Catalytic activity in monoclonal antibodies to Cryptococcus neoformans glucuronoxylomannan

Abstract

Studies in the 1980s first showed that some natural antibodies were "catalytic" and able to hydrolyze peptide or phosphodiester bonds in antigens. Many naturally occurring catalytic antibodies have since been isolated from human sera and associated with positive and negative outcomes in autoimmune disease and infection. The function and prevalence of these antibodies, however, remains unclear. A previous study suggested that the 18B7 monoclonal antibody against glucuronoxylomannan (GXM)---the major component of the Cryptococcus neoformans polysaccharide capsule---hydrolyzed a peptide antigen mimetic. Using mass spectrometry and Forster resonance energy transfer techniques, we confirm and characterize the hydrolytic activity of 18B7 against peptide mimetics and show that 18B7 is able to hydrolyze an oligosaccharide substrate, providing the first example of a naturally occurring catalytic antibody for polysaccharides. Additionally, we show that the catalytic 18B7 antibody increases release of capsular polysaccharide from fungal cells. We also determine kinetic parameters for 18B7's peptidase activity and demonstrate the effects of serine protease and competitive inhibitors. A serine protease inhibitor blocked peptide and oligosaccharide hydrolysis by 18B7 and a putative serine-protease-like active site was identified in the light chain variable region of the antibody.
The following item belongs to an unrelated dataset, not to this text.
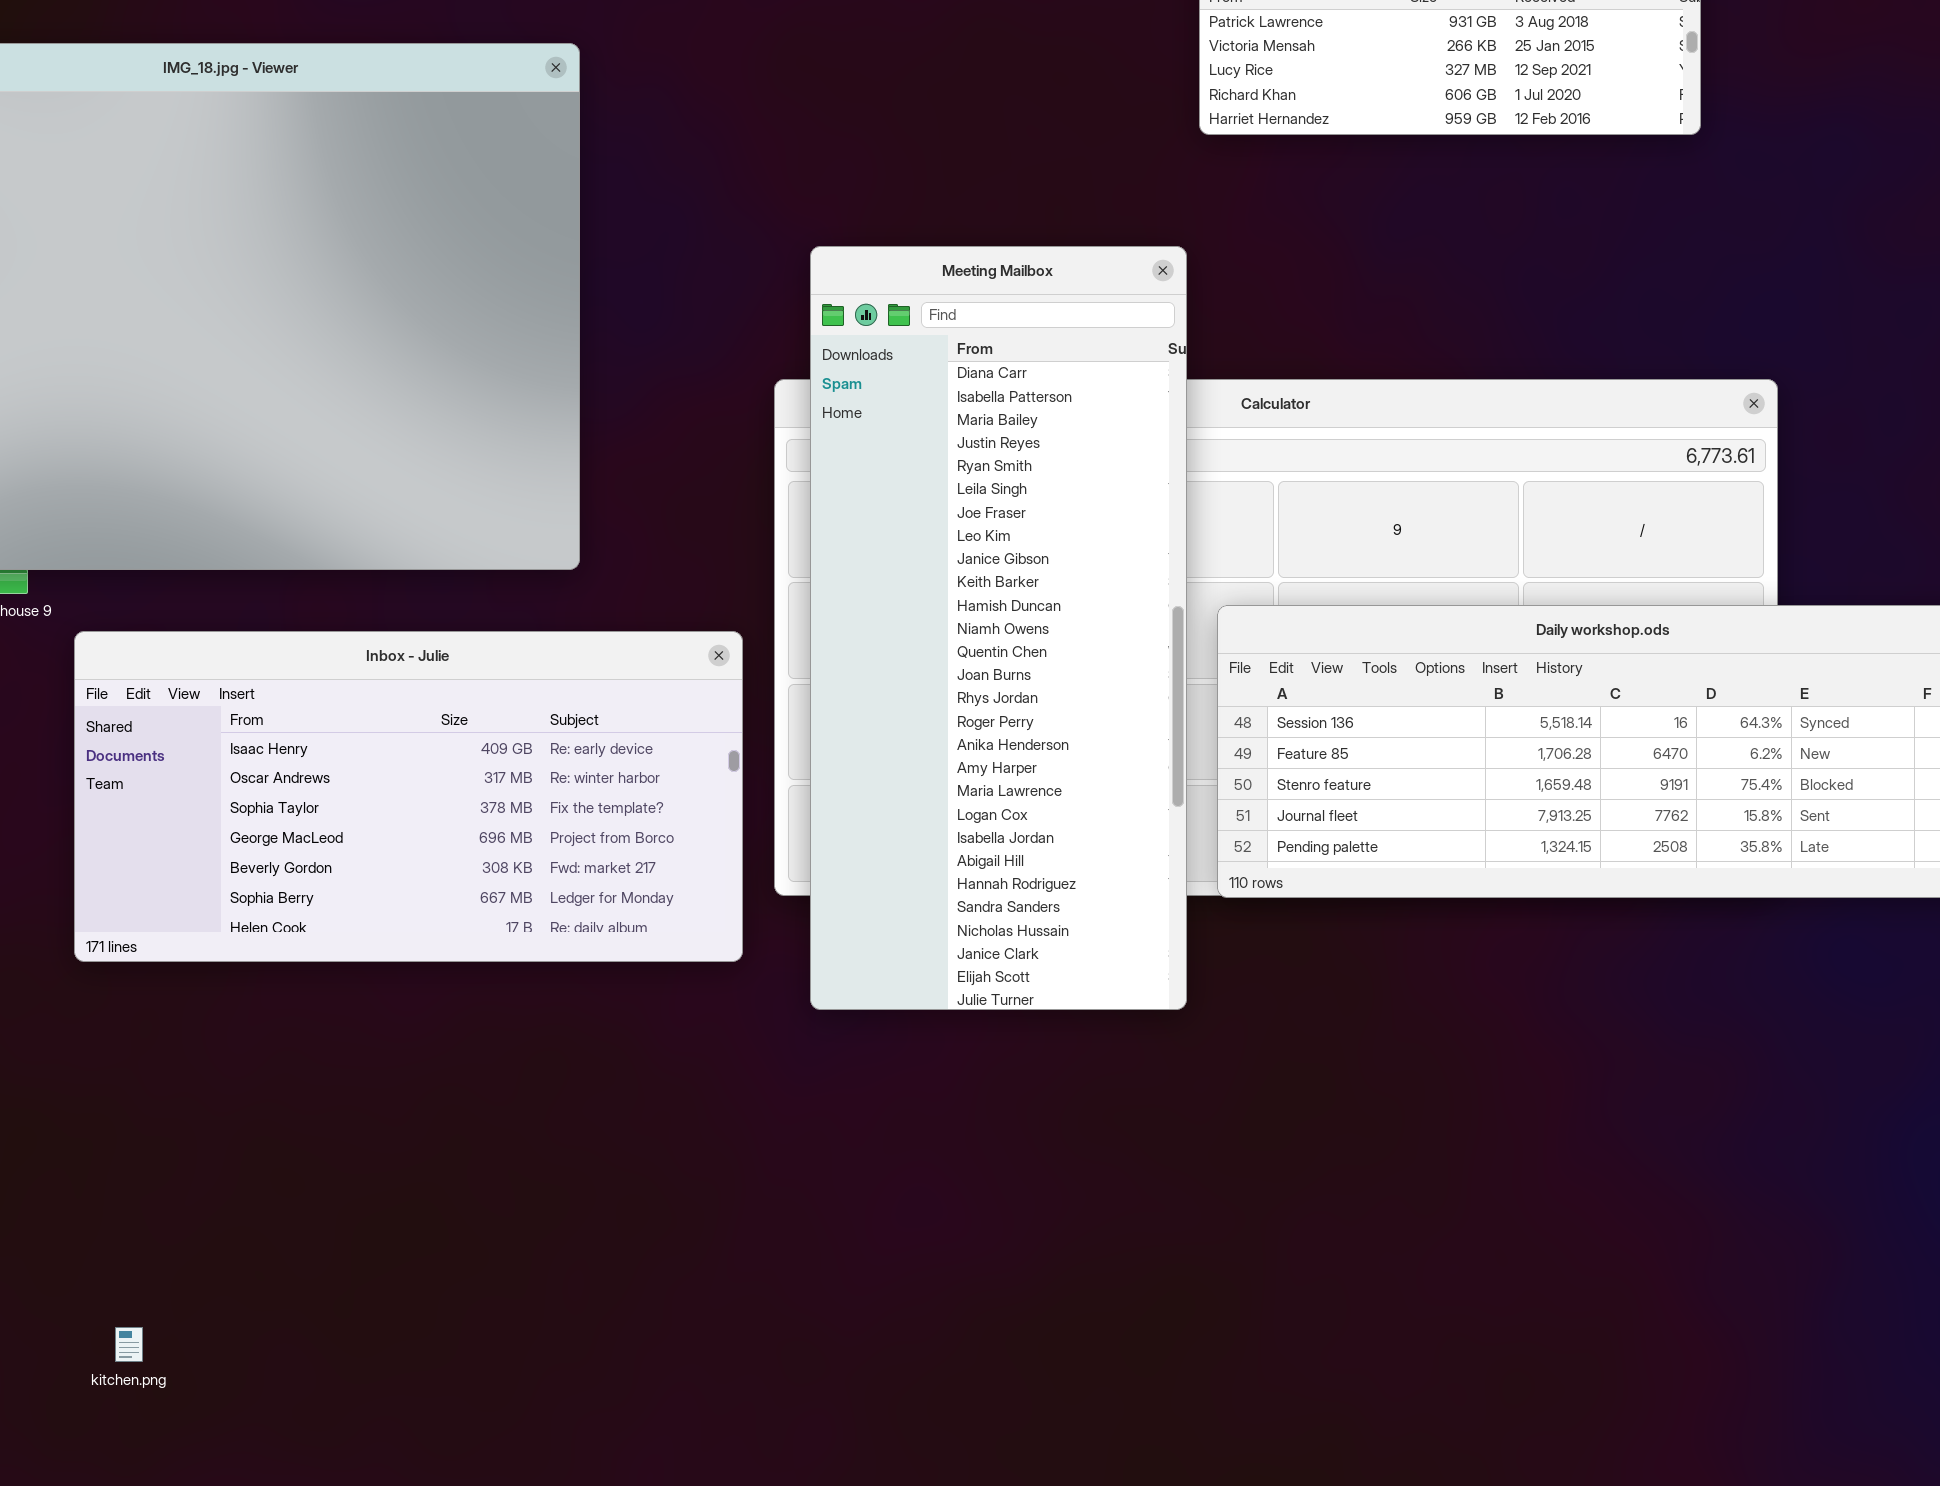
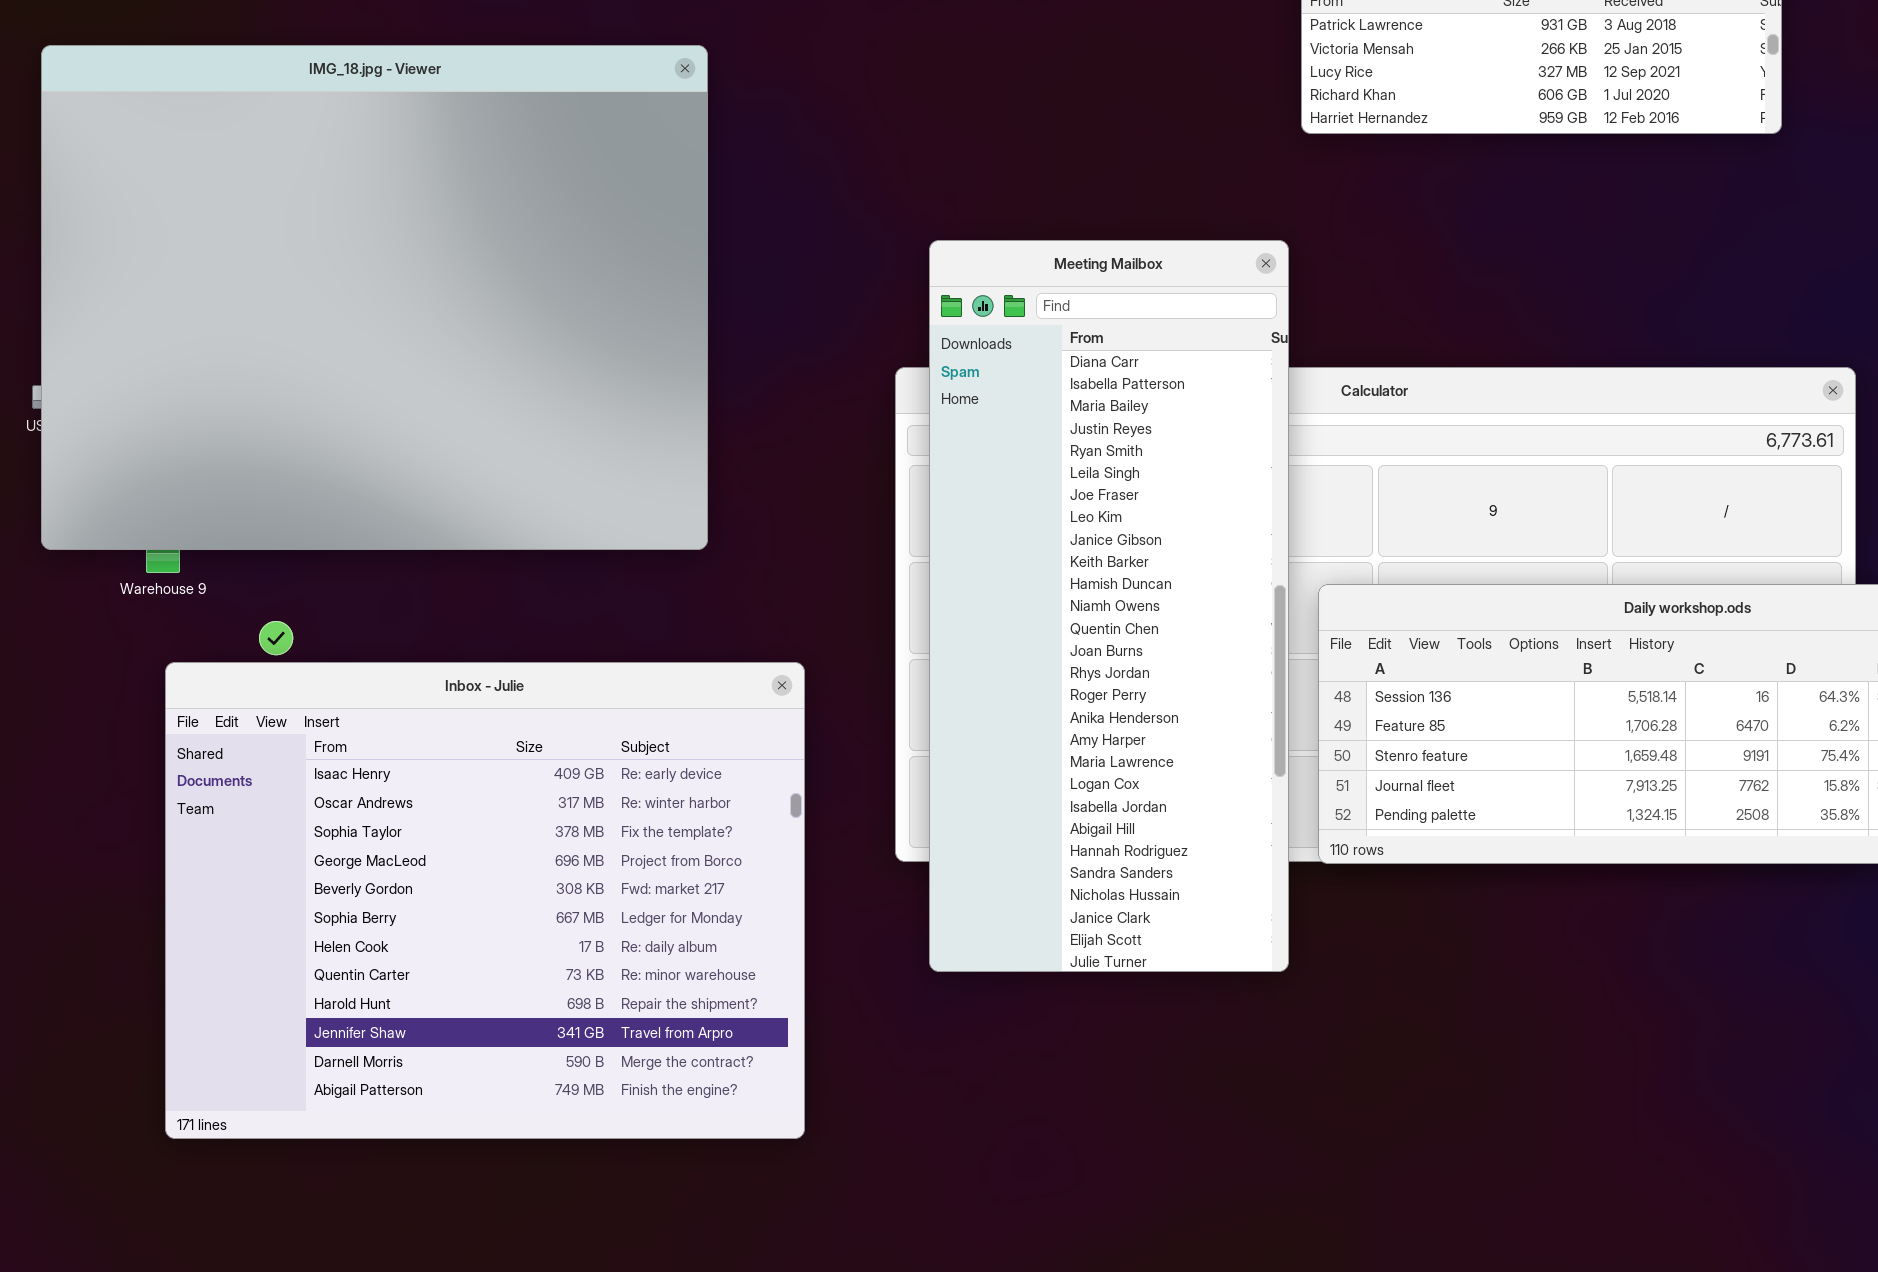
Inbox - Julie: [74,631,743,962] -> [165,662,805,1139], moved, resized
An algorithm was developed to detect similar sites present in unique antibody structures in the Protein Data Bank. The putative site was enriched in catalytic antibody structures and found in 119 of 1602 (7.4%) antibodies with no annotation of catalytic activity. To validate this algorithm, we obtained another antibody with the putative catalytic motif and showed that it was able to hydrolyze a peptide substrate. The ability of many antibodies to cleave antigen, albeit slowly, supports the notion that this activity is an important immunoglobulin function in host defense. The discovery of GXM hydrolytic activity suggests new therapeutic possibilities for polysaccharide-binding antibodies. In the final part of this thesis, we describe related experiments detailing the passive release of capsular polysaccharide by C. neoformans, shedding light on the dynamics of polysaccharide production and secretion by the organism. We also describe studies investigating the structural epitope of mAbs to GXM using glycan microarrays, which provide a better understanding for mAb activity and GXM structure.